Input data

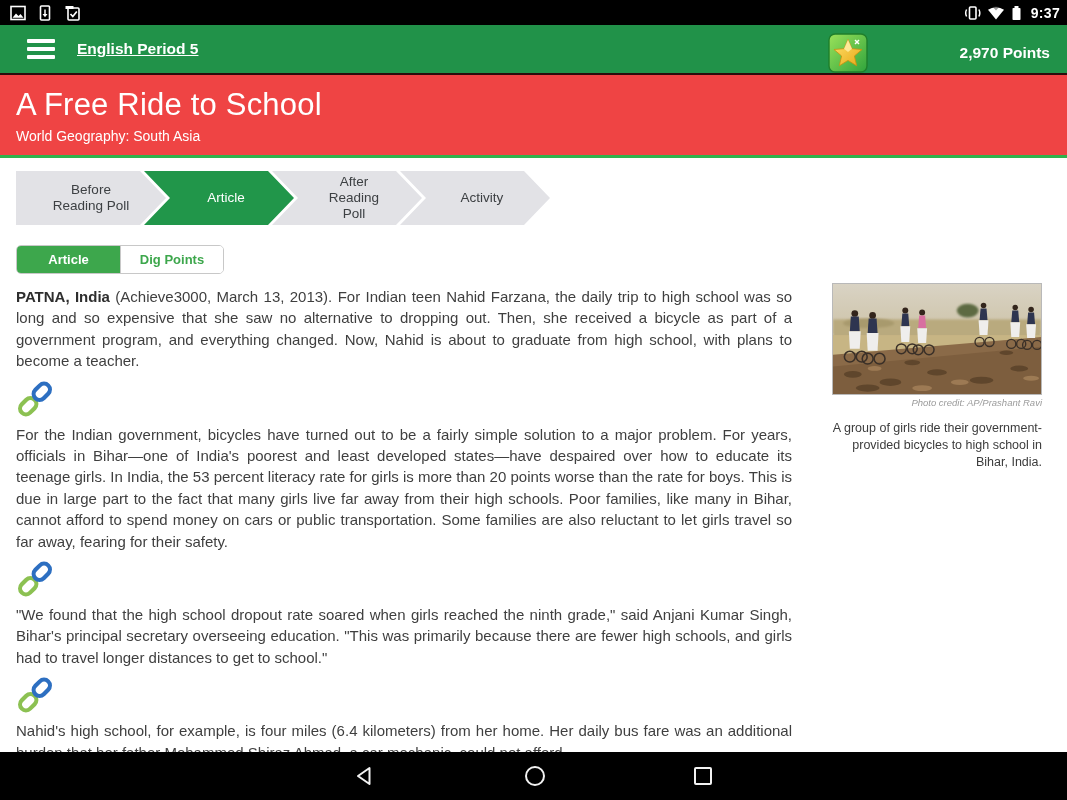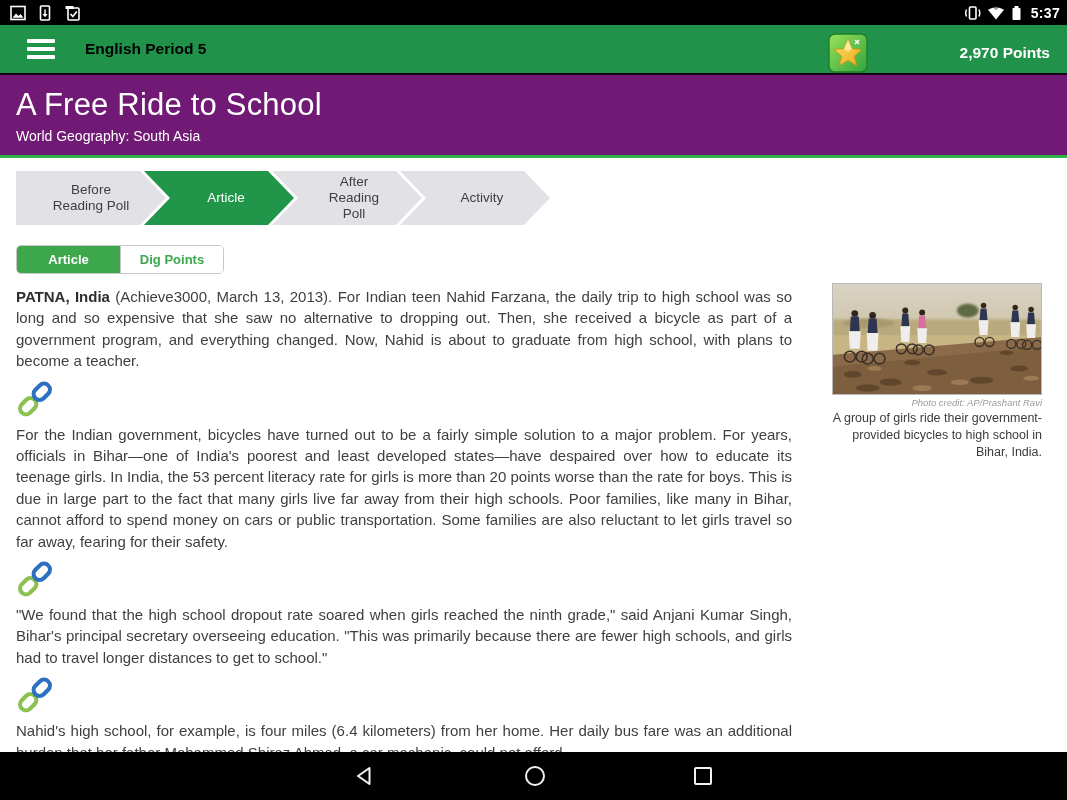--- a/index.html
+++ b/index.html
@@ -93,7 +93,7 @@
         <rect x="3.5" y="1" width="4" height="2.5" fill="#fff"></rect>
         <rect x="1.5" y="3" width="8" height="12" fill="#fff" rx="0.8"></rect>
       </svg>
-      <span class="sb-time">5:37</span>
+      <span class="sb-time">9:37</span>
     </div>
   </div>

==

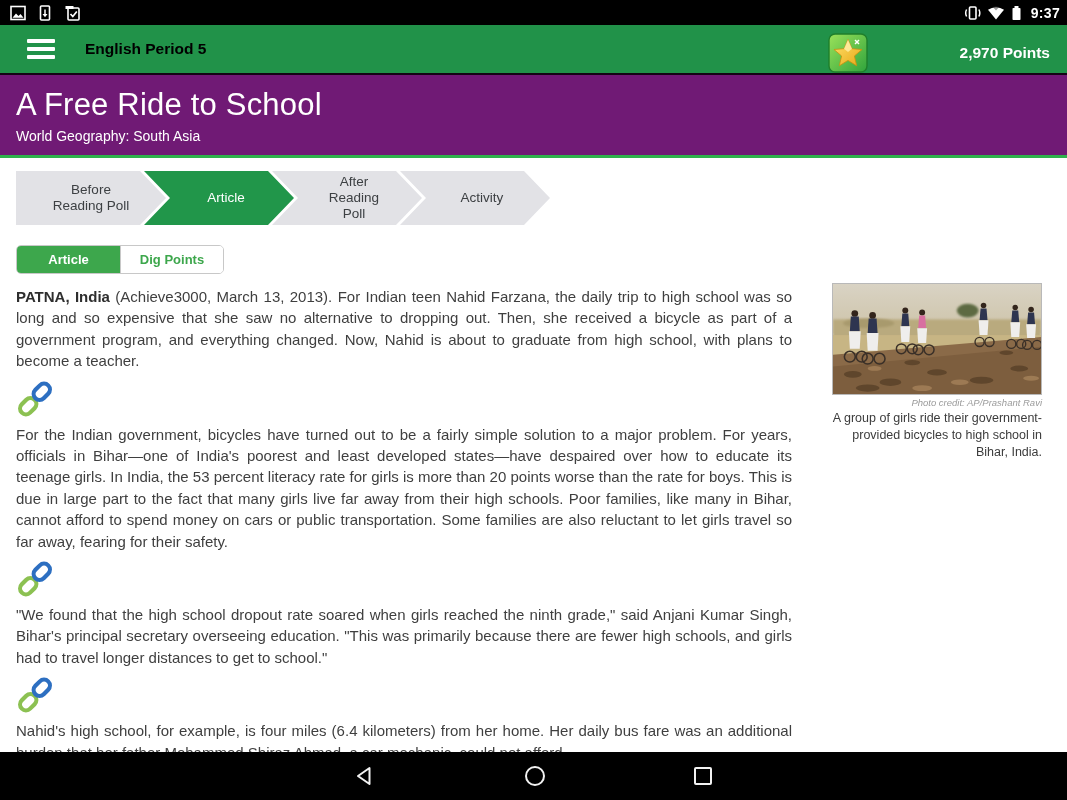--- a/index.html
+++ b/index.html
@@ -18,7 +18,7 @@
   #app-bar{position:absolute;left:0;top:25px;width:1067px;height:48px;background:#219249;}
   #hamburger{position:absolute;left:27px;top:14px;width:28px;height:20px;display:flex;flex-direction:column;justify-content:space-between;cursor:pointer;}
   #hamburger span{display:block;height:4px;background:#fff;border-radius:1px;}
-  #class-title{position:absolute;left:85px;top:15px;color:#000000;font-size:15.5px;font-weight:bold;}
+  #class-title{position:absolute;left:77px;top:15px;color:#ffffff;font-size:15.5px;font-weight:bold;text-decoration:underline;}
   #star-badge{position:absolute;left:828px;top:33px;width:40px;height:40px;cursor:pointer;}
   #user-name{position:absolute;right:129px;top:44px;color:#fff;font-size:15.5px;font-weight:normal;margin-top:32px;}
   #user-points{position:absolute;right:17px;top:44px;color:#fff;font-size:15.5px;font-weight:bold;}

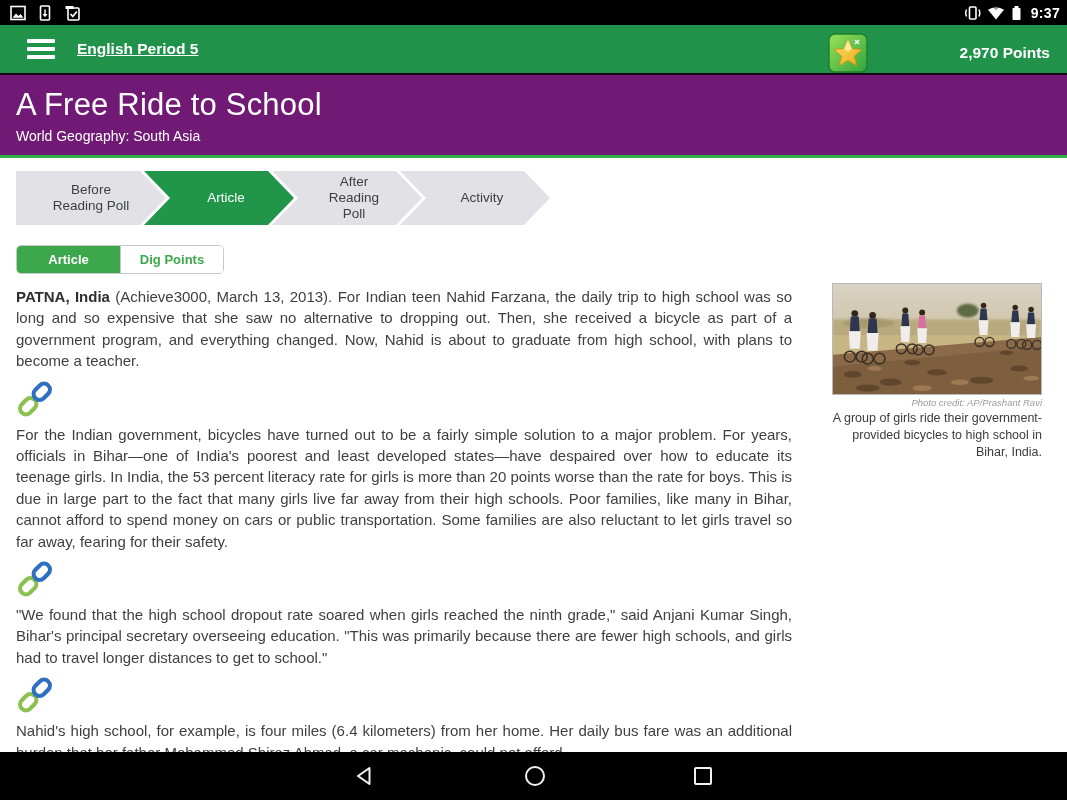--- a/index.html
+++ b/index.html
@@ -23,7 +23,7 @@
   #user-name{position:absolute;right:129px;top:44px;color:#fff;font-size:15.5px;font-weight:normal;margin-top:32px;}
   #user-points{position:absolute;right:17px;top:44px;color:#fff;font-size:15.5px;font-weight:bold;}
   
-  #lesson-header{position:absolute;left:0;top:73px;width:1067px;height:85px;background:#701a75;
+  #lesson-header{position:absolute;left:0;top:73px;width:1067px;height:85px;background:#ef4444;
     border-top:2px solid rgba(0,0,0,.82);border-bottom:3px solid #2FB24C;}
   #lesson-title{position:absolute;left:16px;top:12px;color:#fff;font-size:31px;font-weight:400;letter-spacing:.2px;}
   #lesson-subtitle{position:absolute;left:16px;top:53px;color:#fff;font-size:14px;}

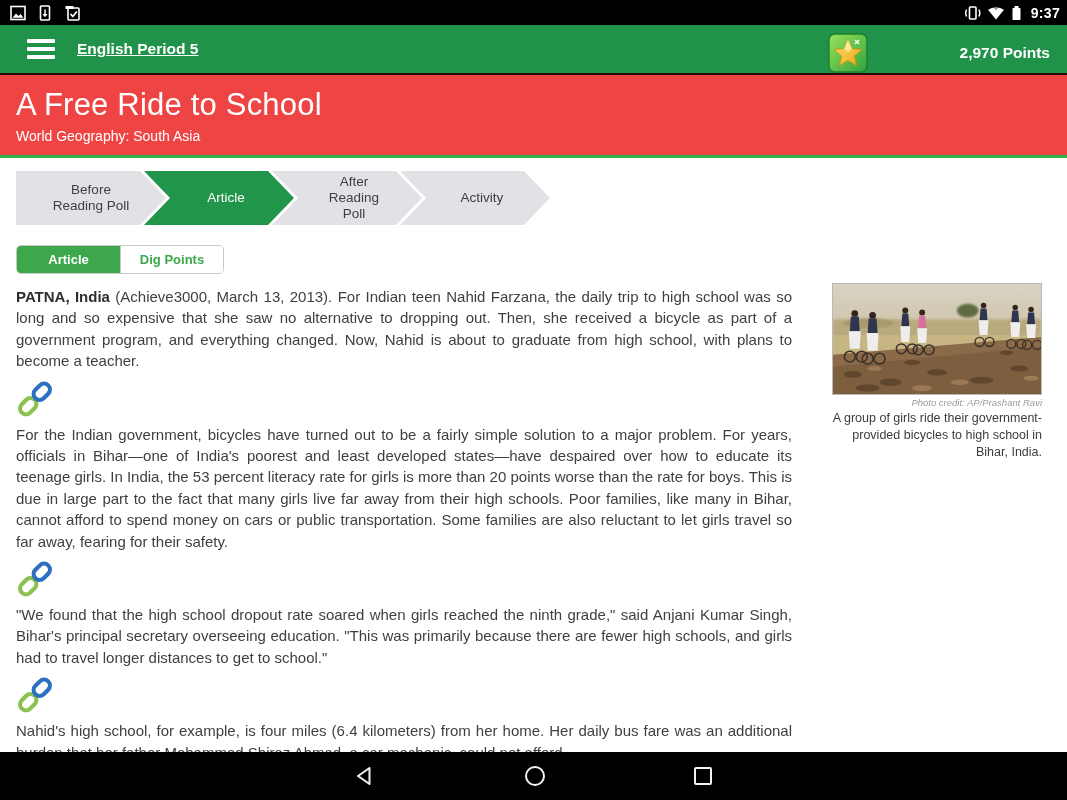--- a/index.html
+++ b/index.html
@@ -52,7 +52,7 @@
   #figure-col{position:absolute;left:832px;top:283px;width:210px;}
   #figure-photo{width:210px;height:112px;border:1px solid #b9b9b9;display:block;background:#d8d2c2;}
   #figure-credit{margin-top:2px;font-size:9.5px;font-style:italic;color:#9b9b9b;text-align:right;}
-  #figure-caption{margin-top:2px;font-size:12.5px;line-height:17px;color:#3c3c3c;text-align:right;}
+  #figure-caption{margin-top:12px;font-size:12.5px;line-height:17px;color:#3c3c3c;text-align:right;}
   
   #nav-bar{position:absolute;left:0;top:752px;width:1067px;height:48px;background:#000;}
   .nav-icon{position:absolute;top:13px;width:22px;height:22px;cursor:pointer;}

Problem description
Pull out each line of the records holding the string "fill".

Written solution
         <rect x="3.5" y="1" width="4" height="2.5" fill="#fff"></rect>
         <rect x="1.5" y="3" width="8" height="12" fill="#fff" rx="0.8"></rect>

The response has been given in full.